[Opening Input data section]

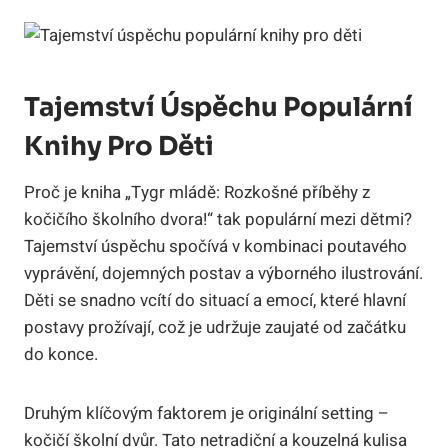
Tajemství Úspěchu Populární
Knihy Pro Děti
Proč je kniha „Tygr mládě: Rozkošné příběhy z
kočičího školního dvora!“ tak populární mezi dětmi?
Tajemství úspěchu spočívá v kombinaci poutavého
vyprávění, dojemných postav a výborného ilustrování.
Děti se snadno vcítí do situací a emocí, které hlavní
postavy prožívají, což je udržuje zaujaté od začátku
do konce.
Druhým klíčovým faktorem je originální setting –
kočičí školní dvůr. Tato netradiční a kouzelná kulisa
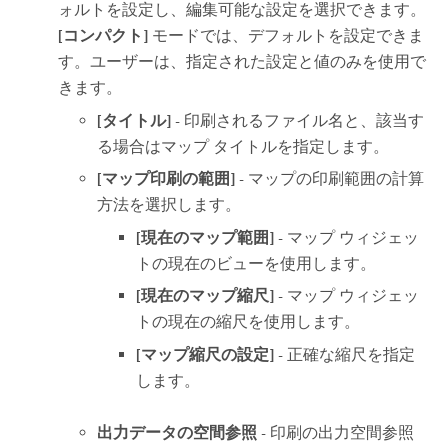
ォルトを設定し、編集可能な設定を選択できます。
[コンパクト]
モードでは、デフォルトを設定できま
す。ユーザーは、指定された設定と値のみを使用で
きます。
[タイトル]
- 印刷されるファイル名と、該当す
る場合はマップ タイトルを指定します。
[マップ印刷の範囲]
- マップの印刷範囲の計算
方法を選択します。
[現在のマップ範囲]
- マップ ウィジェッ
トの現在のビューを使用します。
[現在のマップ縮尺]
- マップ ウィジェッ
トの現在の縮尺を使用します。
[マップ縮尺の設定]
- 正確な縮尺を指定
します。
出力データの空間参照
-
印刷の出力空間参照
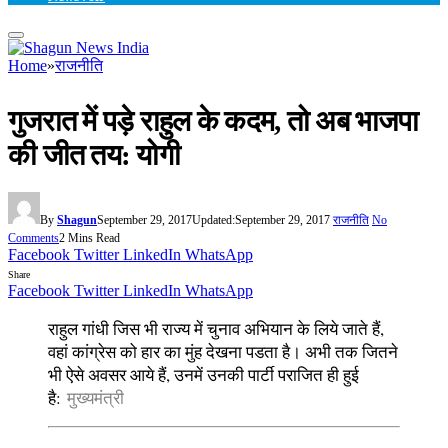
Home
»
राजनीति
गुजरात में पड़े राहुल के कदम, तो अब भाजपा
की जीत तय: योगी
By
Shagun
September 29, 2017
Updated:
September 29, 2017
राजनीति
No
Comments
2 Mins Read
Facebook
Twitter
LinkedIn
WhatsApp
Share
Facebook
Twitter
LinkedIn
WhatsApp
राहुल गांधी जिस भी राज्य में चुनाव अभियान के लिये जाते हैं,
वहां कांग्रेस को हार का मुंह देखना पडता है। अभी तक जितने
भी ऐसे अवसर आये हैं, उनमें उनकी पार्टी पराजित ही हुई
है:
मुख्यमंत्री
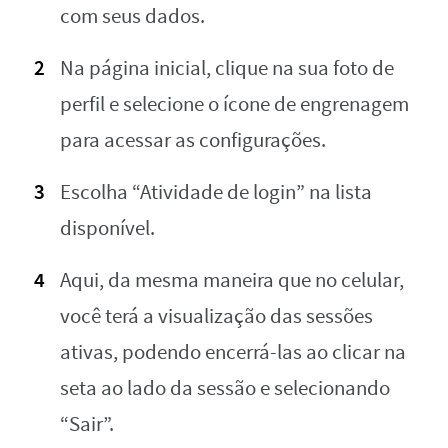
com seus dados.
Na página inicial, clique na sua foto de
perfil e selecione o ícone de engrenagem
para acessar as configurações.
Escolha “Atividade de login” na lista
disponível.
Aqui, da mesma maneira que no celular,
você terá a visualização das sessões
ativas, podendo encerrá-las ao clicar na
seta ao lado da sessão e selecionando
“Sair”.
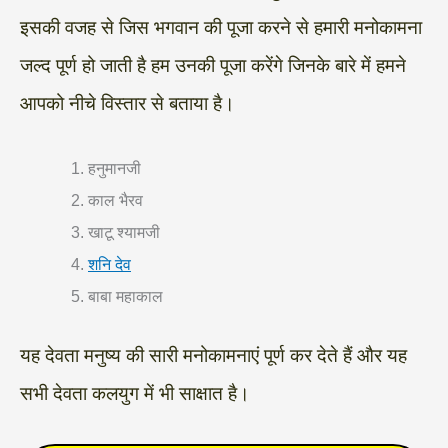
इसकी वजह से जिस भगवान की पूजा करने से हमारी मनोकामना
जल्द पूर्ण हो जाती है हम उनकी पूजा करेंगे जिनके बारे में हमने
आपको नीचे विस्तार से बताया है।
हनुमानजी
काल भैरव
खाटू श्यामजी
शनि देव
बाबा महाकाल
यह देवता मनुष्य की सारी मनोकामनाएं पूर्ण कर देते हैं और यह
सभी देवता कलयुग में भी साक्षात है।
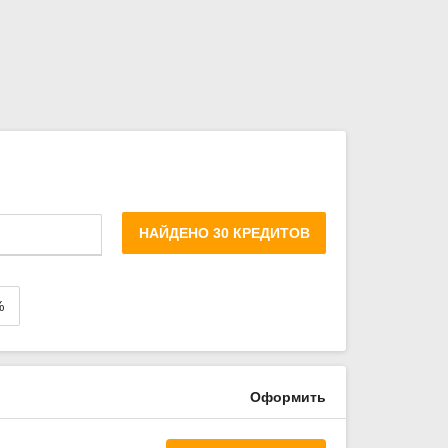
НАЙДЕНО 30 КРЕДИТОВ
%
Оформить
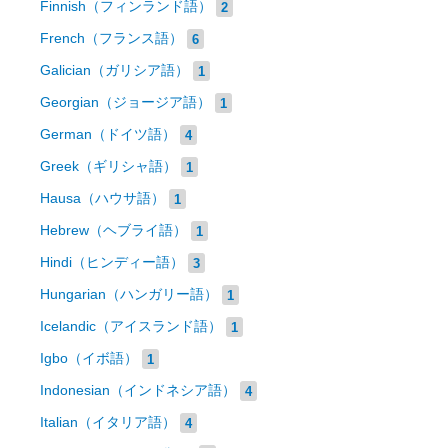
Finnish（フィンランド語）
2
French（フランス語）
6
Galician（ガリシア語）
1
Georgian（ジョージア語）
1
German（ドイツ語）
4
Greek（ギリシャ語）
1
Hausa（ハウサ語）
1
Hebrew（ヘブライ語）
1
Hindi（ヒンディー語）
3
Hungarian（ハンガリー語）
1
Icelandic（アイスランド語）
1
Igbo（イボ語）
1
Indonesian（インドネシア語）
4
Italian（イタリア語）
4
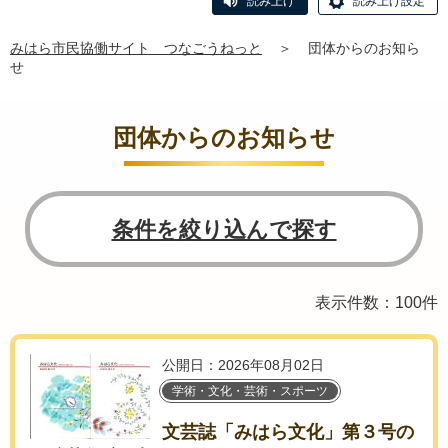
読み上げ
読み上げ設定
みはら市民協働サイト つなごうねっと
＞
団体からのお知ら
せ
団体からのお知らせ
条件を絞り込んで探す
表示件数：100件
公開日：2026年08月02日
学術・文化・芸術・スポーツ
文芸誌「みはら文化」第３号の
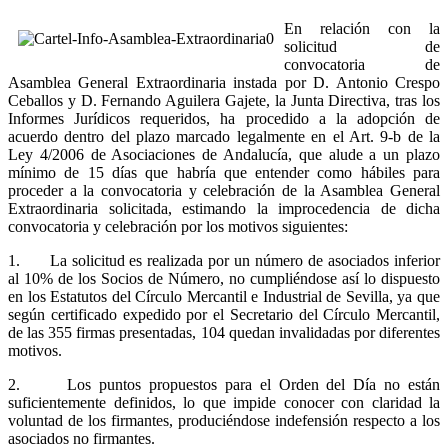
En relación con la
solicitud de
convocatoria de
Asamblea General Extraordinaria instada por D. Antonio Crespo
Ceballos y D. Fernando Aguilera Gajete, la Junta Directiva, tras los
Informes Jurídicos requeridos, ha procedido a la adopción de
acuerdo dentro del plazo marcado legalmente en el Art. 9-b de la
Ley 4/2006 de Asociaciones de Andalucía, que alude a un plazo
mínimo de 15 días que habría que entender como hábiles para
proceder a la convocatoria y celebración de la Asamblea General
Extraordinaria solicitada, estimando la improcedencia de dicha
convocatoria y celebración por los motivos siguientes:
1
. La solicitud es realizada por un número de asociados inferior
al 10% de los Socios de Número, no cumpliéndose así lo dispuesto
en los Estatutos del Círculo Mercantil e Industrial de Sevilla, ya que
según certificado expedido por el Secretario del Círculo Mercantil,
de las 355 firmas presentadas, 104 quedan invalidadas por diferentes
motivos.
2
. Los puntos propuestos para el Orden del Día no están
suficientemente definidos, lo que impide conocer con claridad la
voluntad de los firmantes, produciéndose indefensión respecto a los
asociados no firmantes.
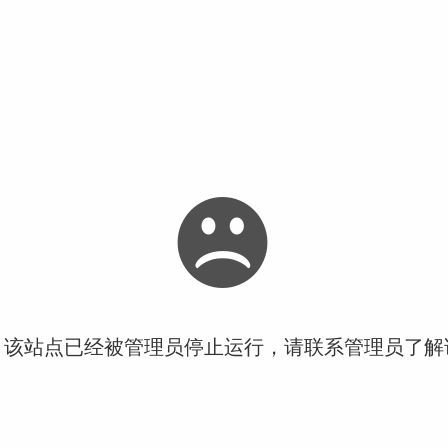
！该站点已经被管理员停止运行，请联系管理员了解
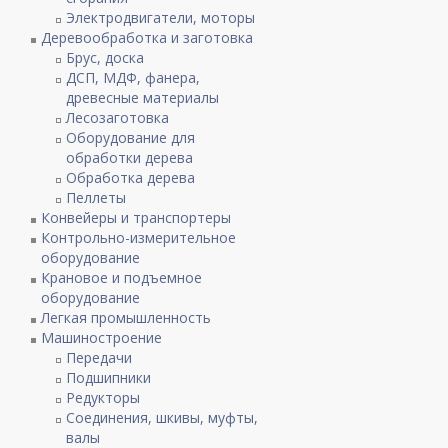
Электродвигатели, моторы
Деревообработка и заготовка
Брус, доска
ДСП, МДФ, фанера,
древесные материалы
Лесозаготовка
Оборудование для
обработки дерева
Обработка дерева
Пеллеты
Конвейеры и транспортеры
Контрольно-измерительное
оборудование
Крановое и подъемное
оборудование
Легкая промышленность
Машиностроение
Передачи
Подшипники
Редукторы
Соединения, шкивы, муфты,
валы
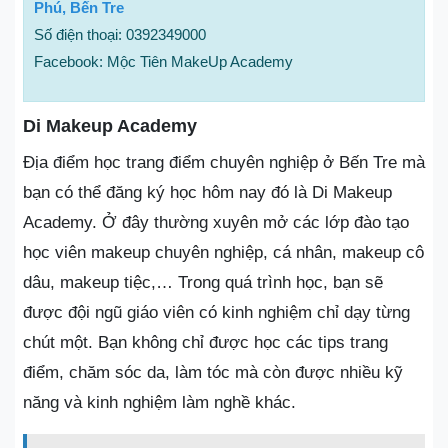
Phú, Bến Tre
Số điện thoại: 0392349000
Facebook: Mộc Tiên MakeUp Academy
Di Makeup Academy
Địa điểm học trang điểm chuyên nghiệp ở Bến Tre mà
bạn có thể đăng ký học hôm nay đó là Di Makeup
Academy. Ở đây thường xuyên mở các lớp đào tạo
học viên makeup chuyên nghiệp, cá nhân, makeup cô
dâu, makeup tiệc,… Trong quá trình học, bạn sẽ
được đội ngũ giáo viên có kinh nghiệm chỉ dạy từng
chút một. Bạn không chỉ được học các tips trang
điểm, chăm sóc da, làm tóc mà còn được nhiều kỹ
năng và kinh nghiệm làm nghề khác.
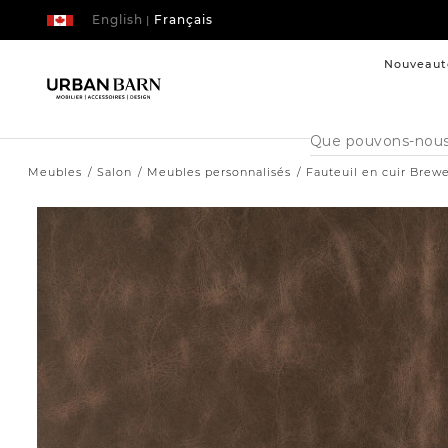
English
Français
|
Nouveaut
Cataloque
de
recherche
Meubles
Salon
Meubles personnalisés
Fauteuil en cuir Brew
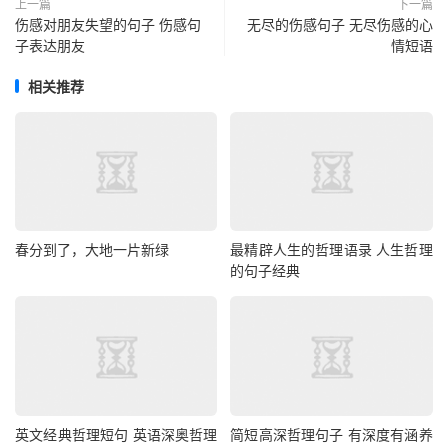
上一篇
下一篇
伤感对朋友失望的句子 伤感句
无尽的伤感句子 无尽伤感的心
子表达朋友
情短语
相关推荐
春分到了，大地一片新绿
最精辟人生的哲理语录 人生哲理
的句子经典
英文经典哲理短句 英语深奥哲理
简短高深哲理句子 有深度有涵养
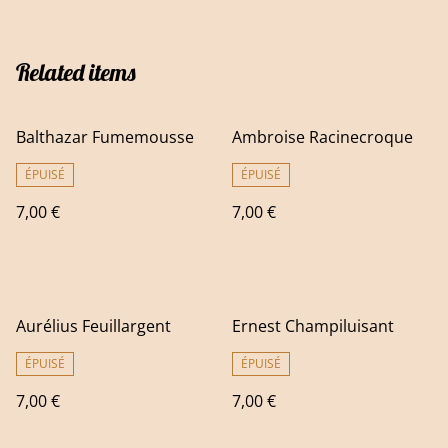
Related items
Balthazar Fumemousse
Ambroise Racinecroque
ÉPUISÉ
ÉPUISÉ
7,00 €
7,00 €
Aurélius Feuillargent
Ernest Champiluisant
ÉPUISÉ
ÉPUISÉ
7,00 €
7,00 €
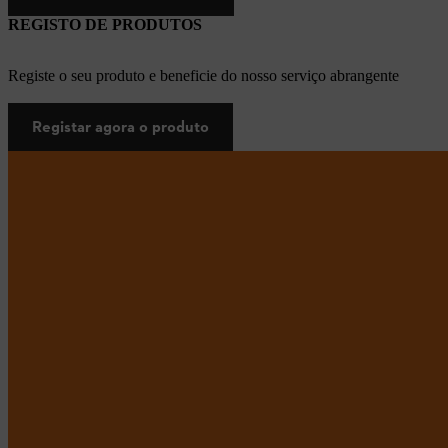
REGISTO DE PRODUTOS
Registe o seu produto e beneficie do nosso serviço abrangente
Registar agora o produto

[Closing Input data section]

**To do**
If a record contains a picture, drop the picture and repeat the rest exactly.

**Task response**
Tajemství Úspěchu Populární
Knihy Pro Děti
Proč je kniha „Tygr mládě: Rozkošné příběhy z
kočičího školního dvora!“ tak populární mezi dětmi?
Tajemství úspěchu spočívá v kombinaci poutavého
vyprávění, dojemných postav a výborného ilustrování.
Děti se snadno vcítí do situací a emocí, které hlavní
postavy prožívají, což je udržuje zaujaté od začátku
do konce.
Druhým klíčovým faktorem je originální setting –
kočičí školní dvůr. Tato netradiční a kouzelná kulisa
ォルトを設定し、編集可能な設定を選択できます。
[コンパクト]
モードでは、デフォルトを設定できま
す。ユーザーは、指定された設定と値のみを使用で
きます。
[タイトル]
- 印刷されるファイル名と、該当す
る場合はマップ タイトルを指定します。
[マップ印刷の範囲]
- マップの印刷範囲の計算
方法を選択します。
[現在のマップ範囲]
- マップ ウィジェッ
トの現在のビューを使用します。
[現在のマップ縮尺]
- マップ ウィジェッ
トの現在の縮尺を使用します。
[マップ縮尺の設定]
- 正確な縮尺を指定
します。
出力データの空間参照
-
印刷の出力空間参照
Home
»
राजनीति
गुजरात में पड़े राहुल के कदम, तो अब भाजपा
की जीत तय: योगी
By
Shagun
September 29, 2017
Updated:
September 29, 2017
राजनीति
No
Comments
2 Mins Read
Facebook
Twitter
LinkedIn
WhatsApp
Share
Facebook
Twitter
LinkedIn
WhatsApp
राहुल गांधी जिस भी राज्य में चुनाव अभियान के लिये जाते हैं,
वहां कांग्रेस को हार का मुंह देखना पडता है। अभी तक जितने
भी ऐसे अवसर आये हैं, उनमें उनकी पार्टी पराजित ही हुई
है:
मुख्यमंत्री
com seus dados.
Na página inicial, clique na sua foto de
perfil e selecione o ícone de engrenagem
para acessar as configurações.
Escolha “Atividade de login” na lista
disponível.
Aqui, da mesma maneira que no celular,
você terá a visualização das sessões
ativas, podendo encerrá-las ao clicar na
seta ao lado da sessão e selecionando
“Sair”.
इसकी वजह से जिस भगवान की पूजा करने से हमारी मनोकामना
जल्द पूर्ण हो जाती है हम उनकी पूजा करेंगे जिनके बारे में हमने
आपको नीचे विस्तार से बताया है।
हनुमानजी
काल भैरव
खाटू श्यामजी
शनि देव
बाबा महाकाल
यह देवता मनुष्य की सारी मनोकामनाएं पूर्ण कर देते हैं और यह
सभी देवता कलयुग में भी साक्षात है।
НАЙДЕНО 30 КРЕДИТОВ
%
Оформить
Finnish（フィンランド語）
2
French（フランス語）
6
Galician（ガリシア語）
1
Georgian（ジョージア語）
1
German（ドイツ語）
4
Greek（ギリシャ語）
1
Hausa（ハウサ語）
1
Hebrew（ヘブライ語）
1
Hindi（ヒンディー語）
3
Hungarian（ハンガリー語）
1
Icelandic（アイスランド語）
1
Igbo（イボ語）
1
Indonesian（インドネシア語）
4
Italian（イタリア語）
4
読み上げ
読み上げ設定
みはら市民協働サイト つなごうねっと
＞
団体からのお知ら
せ
団体からのお知らせ
条件を絞り込んで探す
表示件数：100件
公開日：2026年08月02日
学術・文化・芸術・スポーツ
文芸誌「みはら文化」第３号の
En relación con la
solicitud de
convocatoria de
Asamblea General Extraordinaria instada por D. Antonio Crespo
Ceballos y D. Fernando Aguilera Gajete, la Junta Directiva, tras los
Informes Jurídicos requeridos, ha procedido a la adopción de
acuerdo dentro del plazo marcado legalmente en el Art. 9-b de la
Ley 4/2006 de Asociaciones de Andalucía, que alude a un plazo
mínimo de 15 días que habría que entender como hábiles para
proceder a la convocatoria y celebración de la Asamblea General
Extraordinaria solicitada, estimando la improcedencia de dicha
convocatoria y celebración por los motivos siguientes:
1
. La solicitud es realizada por un número de asociados inferior
al 10% de los Socios de Número, no cumpliéndose así lo dispuesto
en los Estatutos del Círculo Mercantil e Industrial de Sevilla, ya que
según certificado expedido por el Secretario del Círculo Mercantil,
de las 355 firmas presentadas, 104 quedan invalidadas por diferentes
motivos.
2
. Los puntos propuestos para el Orden del Día no están
suficientemente definidos, lo que impide conocer con claridad la
voluntad de los firmantes, produciéndose indefensión respecto a los
asociados no firmantes.
！该站点已经被管理员停止运行，请联系管理员了解
Электродвигатели, моторы
Деревообработка и заготовка
Брус, доска
ДСП, МДФ, фанера,
древесные материалы
Лесозаготовка
Оборудование для
обработки дерева
Обработка дерева
Пеллеты
Конвейеры и транспортеры
Контрольно-измерительное
оборудование
Крановое и подъемное
оборудование
Легкая промышленность
Машиностроение
Передачи
Подшипники
Редукторы
Соединения, шкивы, муфты,
валы
Phú, Bến Tre
Số điện thoại: 0392349000
Facebook: Mộc Tiên MakeUp Academy
Di Makeup Academy
Địa điểm học trang điểm chuyên nghiệp ở Bến Tre mà
bạn có thể đăng ký học hôm nay đó là Di Makeup
Academy. Ở đây thường xuyên mở các lớp đào tạo
học viên makeup chuyên nghiệp, cá nhân, makeup cô
dâu, makeup tiệc,… Trong quá trình học, bạn sẽ
được đội ngũ giáo viên có kinh nghiệm chỉ dạy từng
chút một. Bạn không chỉ được học các tips trang
điểm, chăm sóc da, làm tóc mà còn được nhiều kỹ
năng và kinh nghiệm làm nghề khác.
English
Français
|
Nouveaut
Cataloque
de
recherche
Meubles
Salon
Meubles personnalisés
Fauteuil en cuir Brew
上一篇
下一篇
伤感对朋友失望的句子 伤感句
无尽的伤感句子 无尽伤感的心
子表达朋友
情短语
相关推荐
春分到了，大地一片新绿
最精辟人生的哲理语录 人生哲理
的句子经典
英文经典哲理短句 英语深奥哲理
简短高深哲理句子 有深度有涵养
Related items
Balthazar Fumemousse
Ambroise Racinecroque
ÉPUISÉ
ÉPUISÉ
7,00 €
7,00 €
Aurélius Feuillargent
Ernest Champiluisant
ÉPUISÉ
ÉPUISÉ
7,00 €
7,00 €
REGISTO DE PRODUTOS
Registe o seu produto e beneficie do nosso serviço abrangente
Registar agora o produto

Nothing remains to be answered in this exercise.